Kentucky GOP anula o veto de Beshear ao projeto de demissão de professores

Paul Morigi | Contributor | Getty Images América do Norte

Uma nova lei diz que os conselhos de faculdades e universidades públicas de Kentucky podem demitir até mesmo professores titulares por “razões financeiras genuínas”, incluindo, mas não se limitando a, baixa matrícula em uma grande escola ou “desalinhamento de receitas e custos”. A legislação exige aviso prévio de 30 dias ao professor afetado, dando-lhe apenas um mês para defender seu trabalho perante os membros do conselho.

É outro exemplo de uma legislatura estadual controlada pelos republicanos aprovando leis que poderiam enfraquecer as proteções de posse e eliminar programas de pequena graduação.

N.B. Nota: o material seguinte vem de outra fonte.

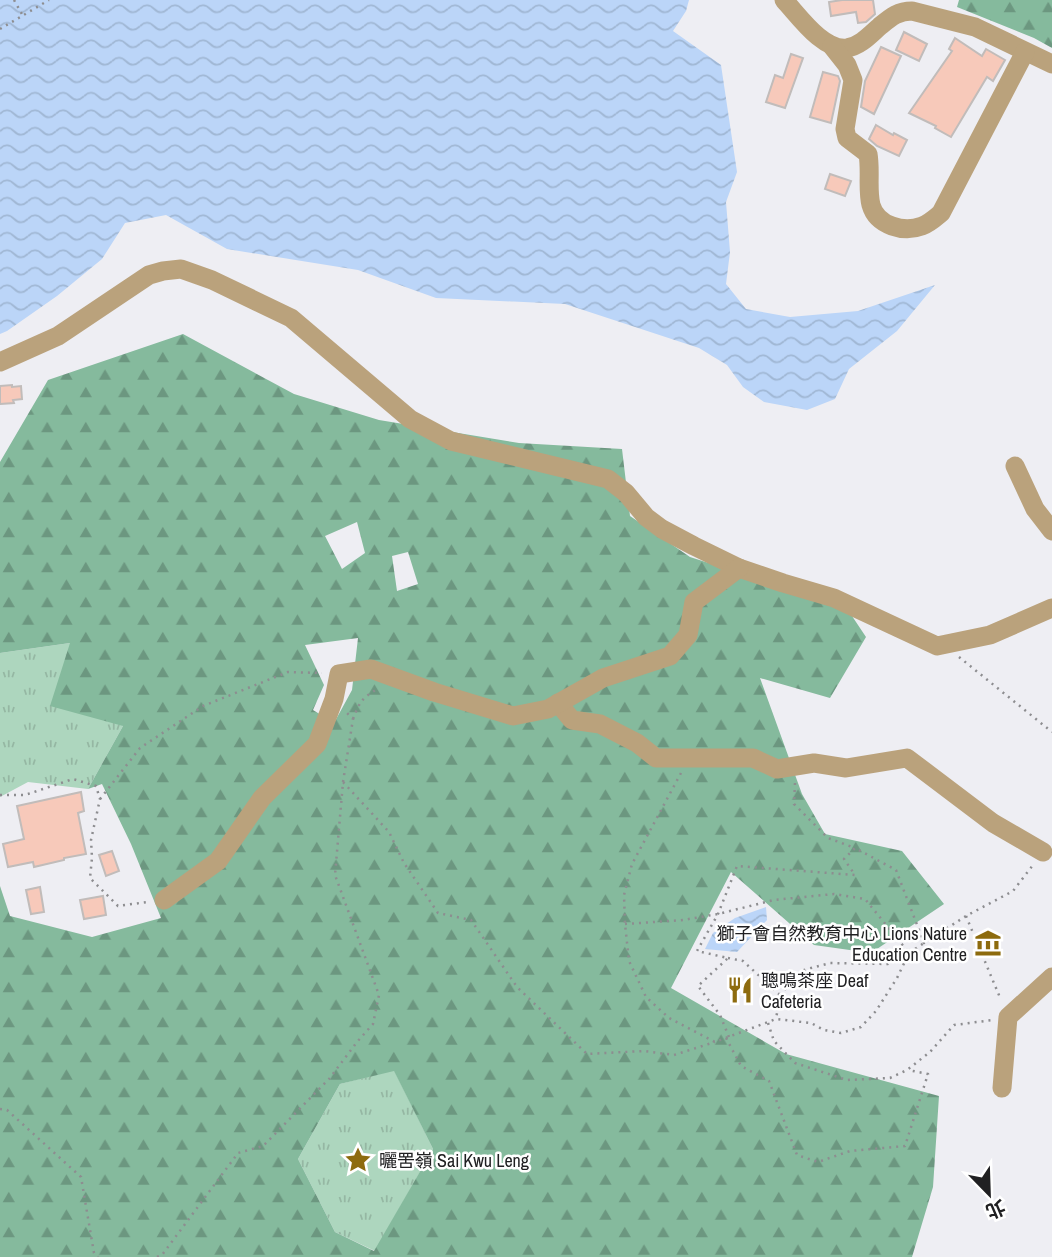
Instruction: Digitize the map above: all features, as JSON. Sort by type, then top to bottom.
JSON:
[{"type":"street","points":[[785,0],[819,38],[832,46],[847,65],[853,80],[845,129],[847,138],[868,154],[870,202],[873,211],[886,224],[897,228],[921,227],[940,213],[1025,52]]},
{"type":"street","points":[[832,46],[847,48],[861,42],[895,14],[904,11],[975,27],[1052,64]]},
{"type":"street","points":[[0,362],[58,336],[149,275],[181,269],[212,280],[291,318],[410,419],[451,441],[608,479],[662,529],[739,568],[834,597],[937,646],[990,635],[1052,608]]},
{"type":"street","points":[[1016,466],[1035,509],[1052,531]]},
{"type":"street","points":[[164,900],[218,861],[262,798],[317,744],[334,699],[339,674],[371,669],[513,716],[548,709],[603,678],[670,656],[688,635],[694,602],[739,568]]},
{"type":"street","points":[[558,703],[572,720],[600,724],[637,743],[656,758],[753,758],[777,769],[814,763],[846,768],[907,758],[993,823],[1049,852]]},
{"type":"street","points":[[1002,1088],[1008,1017],[1052,977]]},
{"type":"path","points":[[14,0],[23,16]]},
{"type":"path","points":[[0,29],[46,1]]},
{"type":"path","points":[[951,643],[958,656],[1052,732]]},
{"type":"path","points":[[164,900],[118,906],[90,878],[91,840],[100,799],[140,748],[203,706],[288,671],[339,674]]},
{"type":"path","points":[[157,1257],[162,1255],[238,1153],[263,1146],[330,1080],[373,1024],[379,995],[335,875],[343,782],[353,719],[334,699]]},
{"type":"path","points":[[690,758],[632,864],[624,895],[625,924],[629,961],[646,997],[669,1017],[715,1042]]},
{"type":"path","points":[[796,766],[794,804],[828,838],[855,848],[897,870],[924,943]]},
{"type":"path","points":[[0,795],[25,795],[73,779],[96,786],[100,799]]},
{"type":"path","points":[[343,782],[389,832],[404,863],[438,913],[471,920],[517,987],[587,1054],[644,1051],[674,1055],[776,1019],[811,1023],[824,1030],[841,1033],[861,1027],[876,1011],[909,953]]},
{"type":"path","points":[[780,995],[743,961],[697,951],[718,914],[737,866],[855,875],[844,859],[855,848]]},
{"type":"path","points":[[776,1019],[780,995],[800,971],[830,962],[888,964],[966,916],[1013,891],[1049,852]]},
{"type":"path","points":[[625,924],[683,920],[774,900],[834,894],[865,899],[909,953]]},
{"type":"path","points":[[768,1022],[774,1041],[795,1063],[847,1080],[890,1078],[907,1070],[930,1052],[954,1025],[1008,1017],[966,916]]},
{"type":"path","points":[[728,958],[698,986],[720,1015],[741,1066],[769,1081],[797,1155],[818,1162],[850,1152],[905,1146],[928,1074],[907,1070]]},
{"type":"path","points":[[0,1109],[7,1110],[81,1177],[94,1253],[98,1257]]},
{"type":"green space","points":[[959,0],[1052,0],[1052,48],[957,7]]},
{"type":"green space","points":[[183,334],[294,394],[379,420],[519,443],[622,449],[630,516],[690,557],[846,607],[866,637],[830,698],[760,678],[802,794],[825,834],[902,851],[944,904],[871,953],[814,945],[731,872],[671,988],[786,1054],[939,1096],[933,1187],[912,1257],[0,1257],[0,886],[10,916],[92,937],[161,918],[131,844],[102,784],[88,789],[123,726],[50,706],[70,643],[0,653],[0,462],[48,380]],"holes":[[[357,522],[365,553],[342,569],[325,536]],[[408,552],[418,584],[397,591],[392,556]],[[358,638],[352,690],[334,723],[313,710],[324,685],[305,645]],[[394,1071],[433,1149],[374,1251],[335,1232],[298,1159],[340,1084]]]},
{"type":"green space","points":[[70,643],[123,726],[88,789],[28,782],[0,797],[0,653]]},
{"type":"green space","points":[[394,1070],[433,1149],[375,1251],[335,1232],[298,1159],[340,1084]]},
{"type":"water","points":[[0,0],[689,0],[686,11],[673,31],[721,65],[737,172],[726,202],[730,252],[726,284],[746,309],[790,317],[858,311],[935,285],[897,331],[849,369],[835,399],[807,410],[764,402],[743,387],[727,365],[699,348],[565,304],[436,298],[358,270],[227,249],[166,215],[125,223],[102,259],[57,296],[0,334]]},
{"type":"water","points":[[766,907],[767,920],[737,952],[705,949],[713,933],[735,918]]},
{"type":"building","points":[[873,0],[875,14],[866,22],[858,23],[856,12],[831,16],[829,2]]},
{"type":"building","points":[[904,32],[927,44],[919,61],[896,50]]},
{"type":"building","points":[[955,38],[982,56],[986,49],[1005,60],[993,81],[987,77],[951,137],[935,128],[936,126],[909,113],[952,51],[949,49]]},
{"type":"building","points":[[881,47],[901,56],[874,114],[861,107],[865,81]]},
{"type":"building","points":[[791,54],[803,58],[785,108],[766,102],[775,75],[783,78]]},
{"type":"building","points":[[823,72],[838,76],[840,81],[831,123],[810,117]]},
{"type":"building","points":[[876,125],[907,140],[899,156],[877,146],[869,139]]},
{"type":"building","points":[[830,174],[851,181],[845,196],[825,189]]},
{"type":"building","points":[[0,386],[21,386],[22,399],[13,400],[14,403],[0,404]]},
{"type":"building","points":[[81,792],[84,811],[78,813],[86,854],[34,867],[33,862],[8,867],[3,844],[24,839],[17,806]]},
{"type":"building","points":[[112,851],[119,871],[106,876],[99,855]]},
{"type":"building","points":[[40,887],[44,912],[31,914],[26,890]]},
{"type":"building","points":[[103,896],[106,915],[84,919],[80,900]]},
{"type":"place","name":"獅子會自然教育中心 Lions Nature Education Centre","points":[[988,943]]},
{"type":"place","name":"聰鳴茶座 Deaf Cafeteria","points":[[740,990]]},
{"type":"place","name":"曬罟嶺 Sai Kwu Leng","points":[[358,1160]]}]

A Assembleia Geral de Kentucky terminou de ser aprovada Projeto de lei da casa 490 em 1º de abril. O governador democrata Andy Beshear vetou em 13 de abril, escrevendo em seu mensagem oficial de veto que a legislação permitiria que os conselhos demitissem professores titulares “por um novo padrão ambíguo e vago de ‘razões financeiras genuínas’”.

“O projeto de lei 490 da Câmara pode ser utilizado indevidamente para atingir pessoas, programas e pesquisas baseadas puramente em assuntos, política ou muitos outros motivos inconstitucionais, sob o pretexto de necessidade econômica”, escreveu Beshear. “Isso provavelmente violaria os acordos contratuais que as instituições fizeram para atrair e reter educadores talentosos.”

Mas, na terça-feira, os legisladores republicanos anularam o veto. As votações finais foram 80-19 na Câmara e 32-6 no Senado.

Os presidentes nacionais da Associação Americana de Professores Universitários e do sindicato afiliado da Federação Americana de Professores pronunciaram-se contra a legislação prestes a ser aprovada, alertando numa declaração conjunta que ela poderia “ser invocada para encerrar programas de investigação cujas conclusões vão contra os interesses financeiros dos membros do conselho, para eliminar departamentos académicos que se tornaram alvos ideológicos fáceis em todo o país, e para silenciar membros do corpo docente cujo discurso os membros do conselho não gostam”.

Mas o deputado estadual Aaron Thompson, um republicano e patrocinador da legislação, disse que sua “linguagem já está sendo usada em algumas de nossas universidades” e “a torna consistente em todas as nossas universidades”.